A culture area is a region of the world in which people share similar
cultural traits.
Researchers may define a culture area by plotting the distribution
of a single cultural trait, such as maize agriculture, and uniting
all the communities that share this trait into a single cultural area.

Alternatively, researchers sometimes choose to group communities into
a culture area because the communities share several distinctive cultural
traits, known as having a common cultural complex. Culture area analysis
has been used widely in both anthropology and cultural geography because
it facilitates comparisons between regions, assists in the historical
reconstruction of cultural development, and lends itself to questions
about the impact of the natural environment on the form of human cultures.
Although
distinctions between regions based on culture are as old as mankind,
the roots of the culture area concept can be traced to Europe, where
the work of the German geographer Friedrich Ratzel (1844-1904) inspired
the development of the Kulturkreise (cultural circles) school. Kulturkreise,
which attempted to reconstruct the diffusion, or spread, of cultural
traits from a few dominant cultural clusters, was associated with
the German anthropologists Leo Frobenius (1873-1938) and Fritz Graebner
(1877-1934).
In the early 19th century, French geographer Paul Vidal de la Blache
(1845-1918) developed a related concept, genre de vie (way of life),
which he defined as the pattern of living characteristic of certain
cultures or livelihoods.
It was not in Europe, however, but in the United States that the concept
of culture area gained real social scientific cohesion. One impetus
for this development was the need to make sense of the growing body
of ethnographic data produced by early anthropological expeditions
in the American West.
In 1917 Clark Wissler (1870-1947), an anthropologist with the American
Museum of Natural History, used the culture area concept to integrate
what was known about Native American communities. Wissler gathered
together ethnographic data from a variety of sources and used these
data to group Native American tribes based on similarities and differences
in their subsistence systems, modes of transport, textiles, artwork
and religious practice. As a result of this effort, he discerned a
distinct geographic pattern, with groups living in proximity, or in
similar natural environments, sharing many cultural traits.
Wissler
eventually defined nine distinct Native American culture areas, grouping
tribes that shared significant traits. He authored several maps [see
illustration] showing the geographic dispersal of particular Native
American cultural traits.
His work laid the foundation for subsequent research on Native American
culturalecology.
In the mid-20th century, geographer Carl Sauer (1889-1975) reinvigorated
the culture area concept within the field of geography by synthesizing
the ideas of the European Kulturkreise school with the anthropological
approaches to culture area introduced to him by his colleagues at
the University of California, Berkeley, anthropologists Alfred Kroeber
and Robert Lowie.
Sauer argued that the diffusion of ideas from a few "cultural hearths,"

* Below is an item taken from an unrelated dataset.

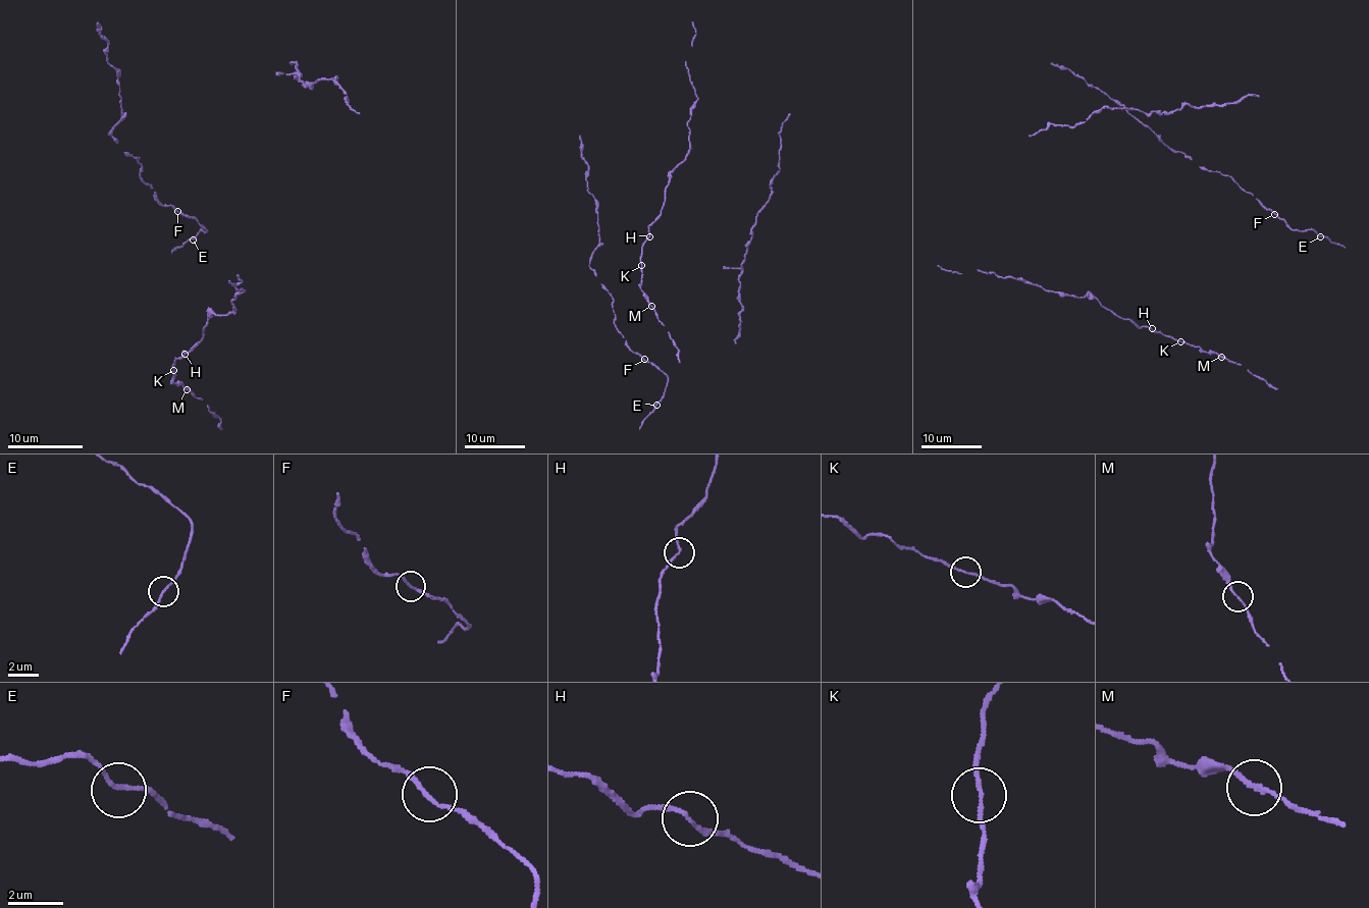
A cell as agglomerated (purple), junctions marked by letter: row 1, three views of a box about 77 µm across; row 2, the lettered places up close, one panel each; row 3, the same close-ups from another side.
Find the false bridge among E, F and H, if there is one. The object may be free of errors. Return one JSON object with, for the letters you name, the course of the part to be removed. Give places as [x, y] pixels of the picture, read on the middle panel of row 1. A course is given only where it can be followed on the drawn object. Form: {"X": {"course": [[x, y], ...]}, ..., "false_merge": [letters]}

or cultural centers, had been the driving force in human history (Sauer
1952).
His work inspired further research on the origin and spread of cultures
within human geography (Meinig 1965).
The classification of human groups into culture areas has been critiqued
on the grounds that the basis for these classifications, such as similar
farming systems or pottery styles, are always arbitrary. Despite this
limitation, the organization of human communities into cultural areas
remains a common practice throughout the social sciences.
Today, the definition of culture areas is enjoying a resurgence of
practical and theoretical interest as social scientists conduct research
on processes of cultural globalization (Gupta and Ferguson 1997).